Items in Performance Testing

Multiple-choice item writers probably spend at least 75 percent of their time and effort crafting plausible lies.

Think about it: a multiple choice test with choices a, b, c, and d consists of three distractors. I figure that the stem and correct answer count as a single entity in terms of effort because item writers probably know both when writing an item. Thus, item writers probably spend more than 75 percent of their time on the fictions, i.e., distractors. Inconveniently, a distractor is sometimes a second correct answer unbeknownst to the item writer. Ouch. What if the unintended second correct answer is known and used more widely among highly-skilled practitioners? Double ouch.

Multiple choice has become so ingrained as a testing method that people seldom consider how odd it is to invest almost all of a subject matter expert's time writing fiction.

In the interest of lighting a candle rather than cursing the darkness, let me share how my team and I approach performance testing items in our performance tests.

Items consist of the following:

1. A description of an unambiguous end state
2. One or more mechanisms by which the end state may be evaluated
3. A mechanism for creating the end state

(1) is what we present to a candidate. Want to test process and not end state? Easy. Process is just a succession of end states.

(2) tells us whether the end state was achieved or not. BEWARE OF THIS PIECE. It is easy to fall into the trap of evaluating what I call "process artifacts" rather than the end state itself. For example, one might write a mechanism that parses a configuration file that configures file sharing to determine if a file share is available. What if there are other ways to provide that file share that do not require the file in question? What if there are factors besides a correct configuration file that affect whether the share is available?

It is essential that an evaluation mechanism (2) evaluates the end state described in (1) rather than process artifacts that might (or might not) create the end state.

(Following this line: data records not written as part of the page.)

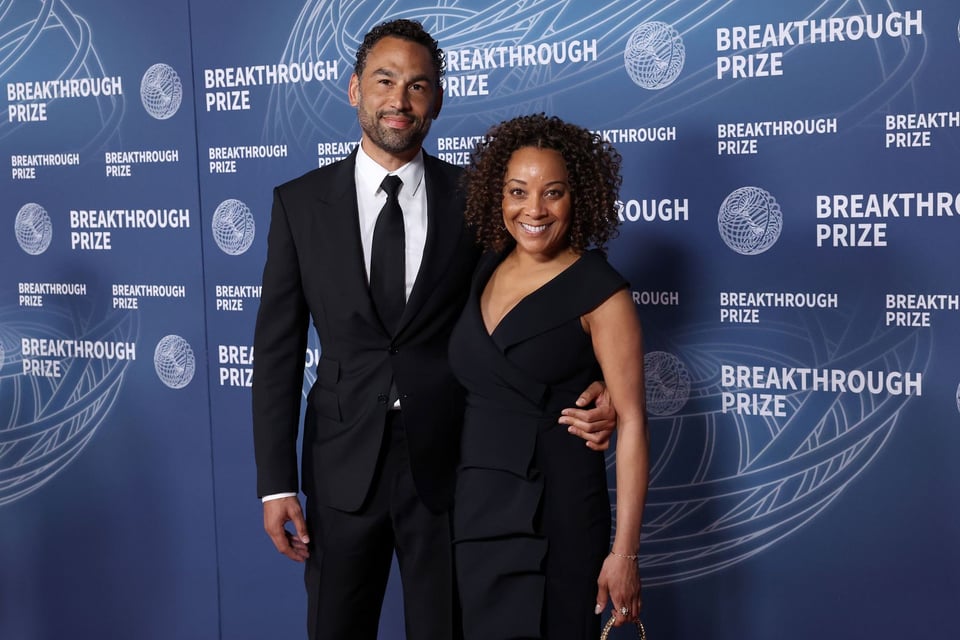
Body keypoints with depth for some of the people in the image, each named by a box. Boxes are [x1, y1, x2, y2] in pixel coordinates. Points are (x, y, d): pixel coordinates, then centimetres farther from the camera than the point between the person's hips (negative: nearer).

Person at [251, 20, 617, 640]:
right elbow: (279, 346, 0)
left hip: (447, 465, 0)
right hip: (343, 466, 1)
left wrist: (593, 393, -16)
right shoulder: (300, 202, 1)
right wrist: (277, 482, -4)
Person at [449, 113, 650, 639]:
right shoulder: (486, 270, 7)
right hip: (473, 507, 5)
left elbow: (631, 422, -11)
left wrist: (624, 551, -15)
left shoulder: (599, 290, -9)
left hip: (556, 514, -5)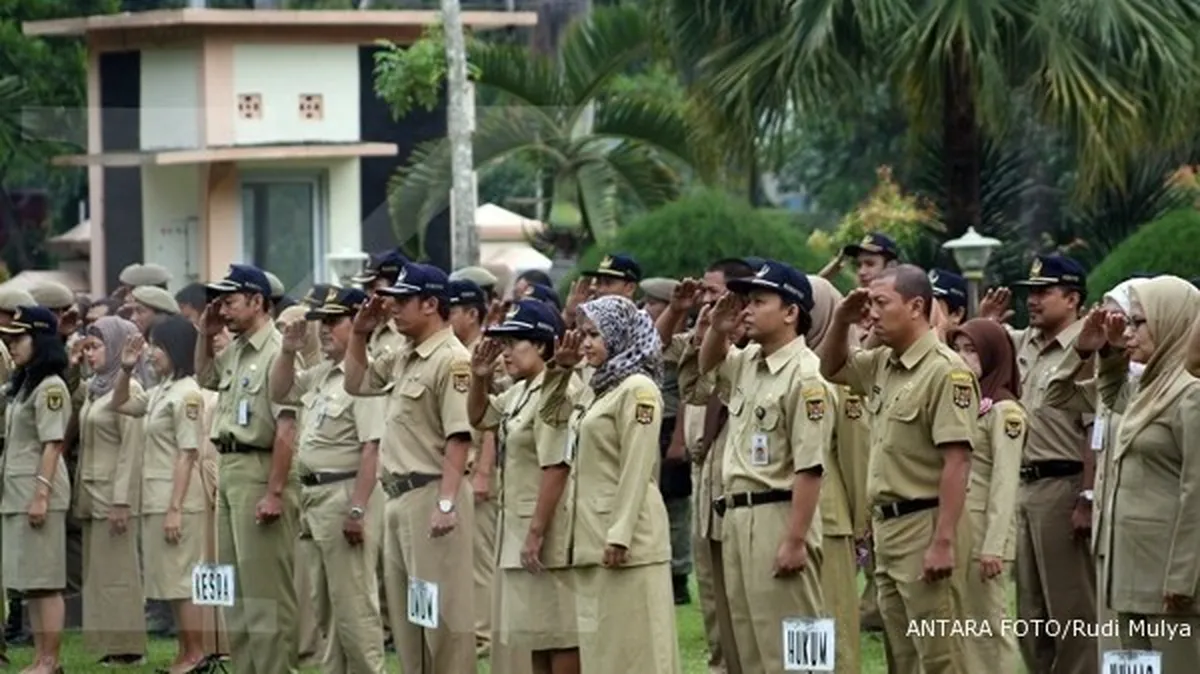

Your candidates might know alternative approaches that your item writers do not. If you wish to ensure that a particular method is used, then that judgment must be embedded in (1) by framing the end state in such a way that the particular method is the only possible solution.

The purpose of (3) is to create the condition given by (1) in order to provide a sanity check of the testing environment. For example, a test might include a number networking services items (e.g., web, email, etc.) Our (2) mechanisms should evaluate these across a network in order to provide fidelity. Consequently, we must ensure that the networking environment is fully functional and would not prevent us from accurately evaluating a candidate's work. We use a "known-good" mechanism to create the end state and then to evaluate using our mechanisms from (2). If the known-good mechanism did not produce the end state, something requires correction in the environment. Evaluating end state rather than process artifacts minimizes the possibility of false positives and false negatives when we vet the environment.

I hope this brief overview illustrates how item writing in the performance-based world differs from multiple choice. It requires that you trust and guide your SMEs, just as multiple choice item writing does. The difference, in my view, is that it is easier for a SME to answer, "How would you check if that end state exists?" than, "What are three answers to that question that sound correct but really are not?"